● **Work required**:
Could you copy the material word for word, from the line with "The document lists, after" up to and including the line with "0.110495, -0.513826, 1.165392]]"? Leave the pictures out of your answer.

● **Dataset extract**:

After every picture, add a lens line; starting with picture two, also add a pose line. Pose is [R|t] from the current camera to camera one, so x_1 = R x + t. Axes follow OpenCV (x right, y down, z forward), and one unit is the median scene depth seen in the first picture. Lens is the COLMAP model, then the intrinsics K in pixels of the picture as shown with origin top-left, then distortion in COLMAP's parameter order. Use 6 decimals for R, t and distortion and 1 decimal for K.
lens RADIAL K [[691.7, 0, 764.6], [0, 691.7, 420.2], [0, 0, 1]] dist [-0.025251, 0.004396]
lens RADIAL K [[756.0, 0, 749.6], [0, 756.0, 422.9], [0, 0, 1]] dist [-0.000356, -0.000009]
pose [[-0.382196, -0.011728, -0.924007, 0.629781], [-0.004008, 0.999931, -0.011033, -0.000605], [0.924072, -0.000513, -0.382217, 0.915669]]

==

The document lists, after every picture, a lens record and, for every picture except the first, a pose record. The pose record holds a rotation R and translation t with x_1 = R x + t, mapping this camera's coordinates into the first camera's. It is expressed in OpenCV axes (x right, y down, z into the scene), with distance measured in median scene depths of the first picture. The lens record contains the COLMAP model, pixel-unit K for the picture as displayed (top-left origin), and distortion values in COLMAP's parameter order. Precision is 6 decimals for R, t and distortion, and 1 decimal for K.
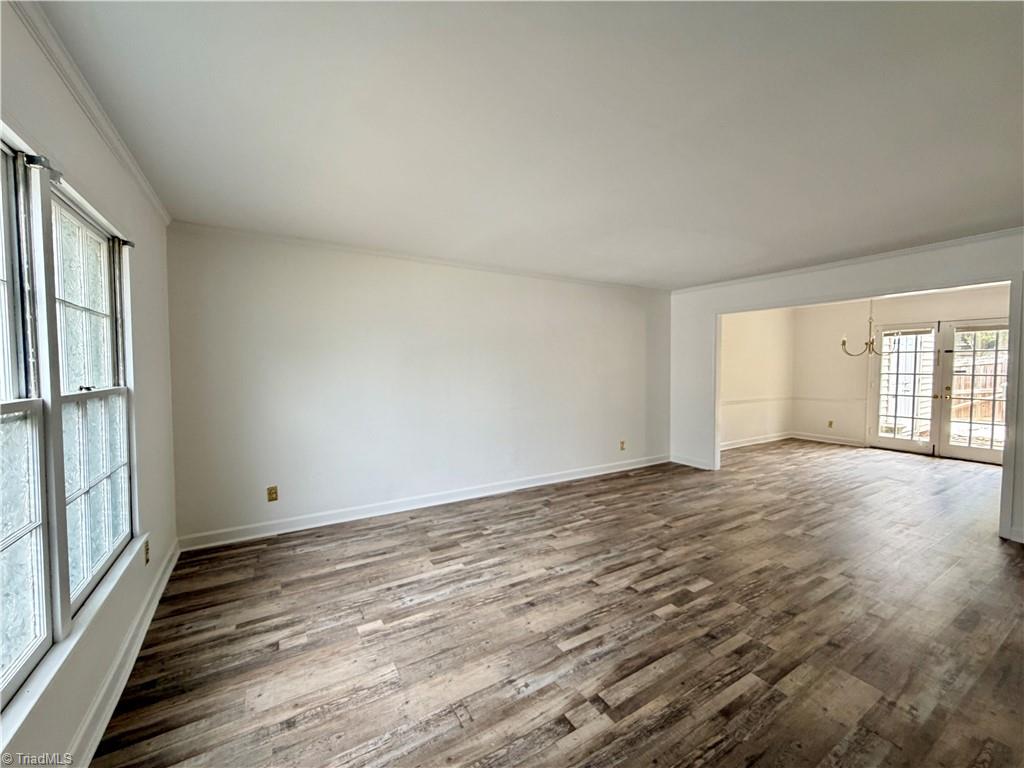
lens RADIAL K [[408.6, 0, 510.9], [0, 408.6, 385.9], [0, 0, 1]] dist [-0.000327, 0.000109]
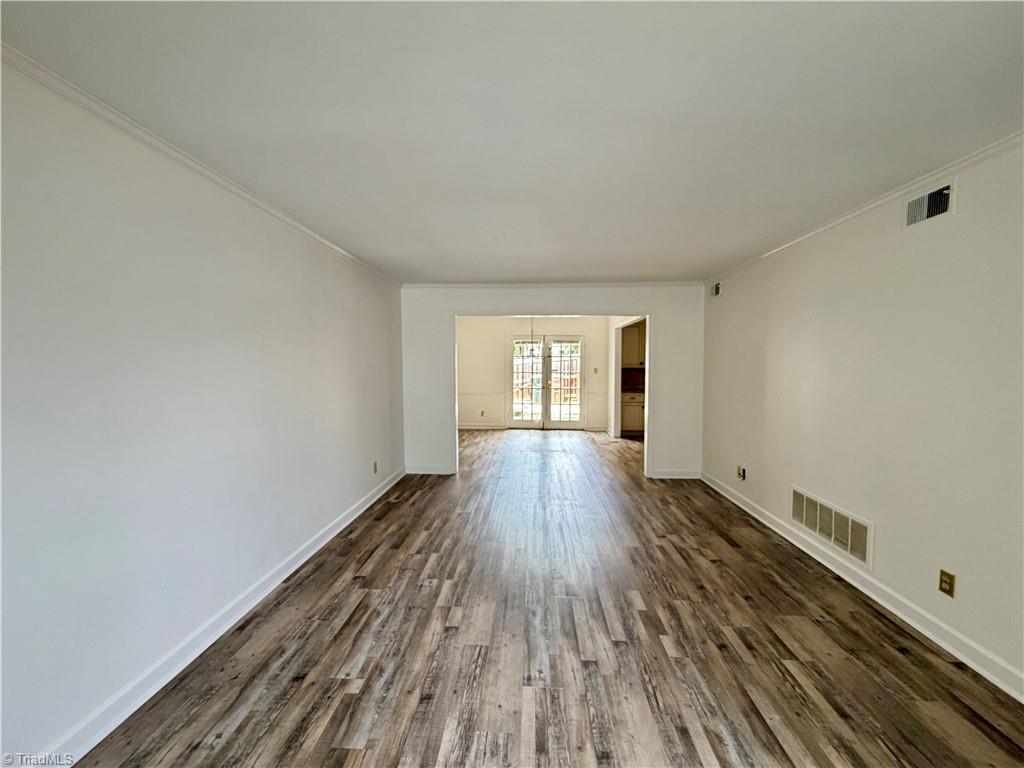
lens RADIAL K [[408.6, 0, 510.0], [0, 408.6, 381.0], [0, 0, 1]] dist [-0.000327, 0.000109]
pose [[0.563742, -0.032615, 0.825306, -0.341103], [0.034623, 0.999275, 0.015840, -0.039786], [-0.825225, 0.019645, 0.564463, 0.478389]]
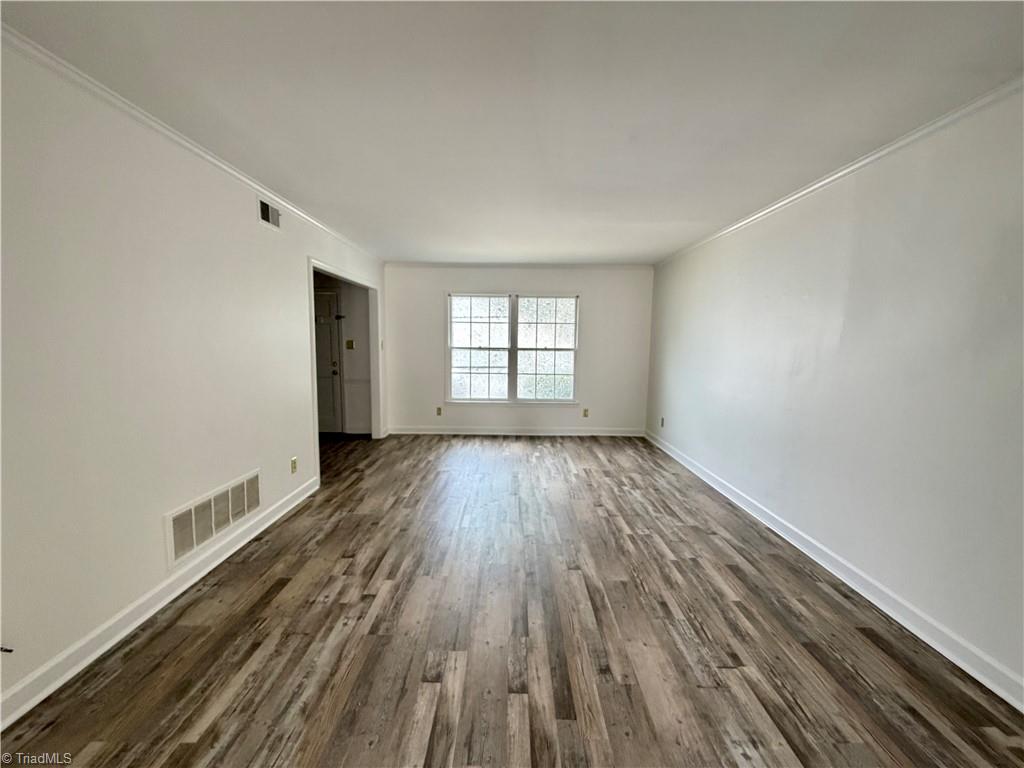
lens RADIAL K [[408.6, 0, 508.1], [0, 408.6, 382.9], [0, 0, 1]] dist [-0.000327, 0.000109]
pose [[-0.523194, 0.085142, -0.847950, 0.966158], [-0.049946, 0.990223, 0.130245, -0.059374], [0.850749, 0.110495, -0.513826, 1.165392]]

● **Written answer**:
The document lists, after every picture, a lens record and, for every picture except the first, a pose record. The pose record holds a rotation R and translation t with x_1 = R x + t, mapping this camera's coordinates into the first camera's. It is expressed in OpenCV axes (x right, y down, z into the scene), with distance measured in median scene depths of the first picture. The lens record contains the COLMAP model, pixel-unit K for the picture as displayed (top-left origin), and distortion values in COLMAP's parameter order. Precision is 6 decimals for R, t and distortion, and 1 decimal for K.
lens RADIAL K [[408.6, 0, 510.9], [0, 408.6, 385.9], [0, 0, 1]] dist [-0.000327, 0.000109]
lens RADIAL K [[408.6, 0, 510.0], [0, 408.6, 381.0], [0, 0, 1]] dist [-0.000327, 0.000109]
pose [[0.563742, -0.032615, 0.825306, -0.341103], [0.034623, 0.999275, 0.015840, -0.039786], [-0.825225, 0.019645, 0.564463, 0.478389]]
lens RADIAL K [[408.6, 0, 508.1], [0, 408.6, 382.9], [0, 0, 1]] dist [-0.000327, 0.000109]
pose [[-0.523194, 0.085142, -0.847950, 0.966158], [-0.049946, 0.990223, 0.130245, -0.059374], [0.850749, 0.110495, -0.513826, 1.165392]]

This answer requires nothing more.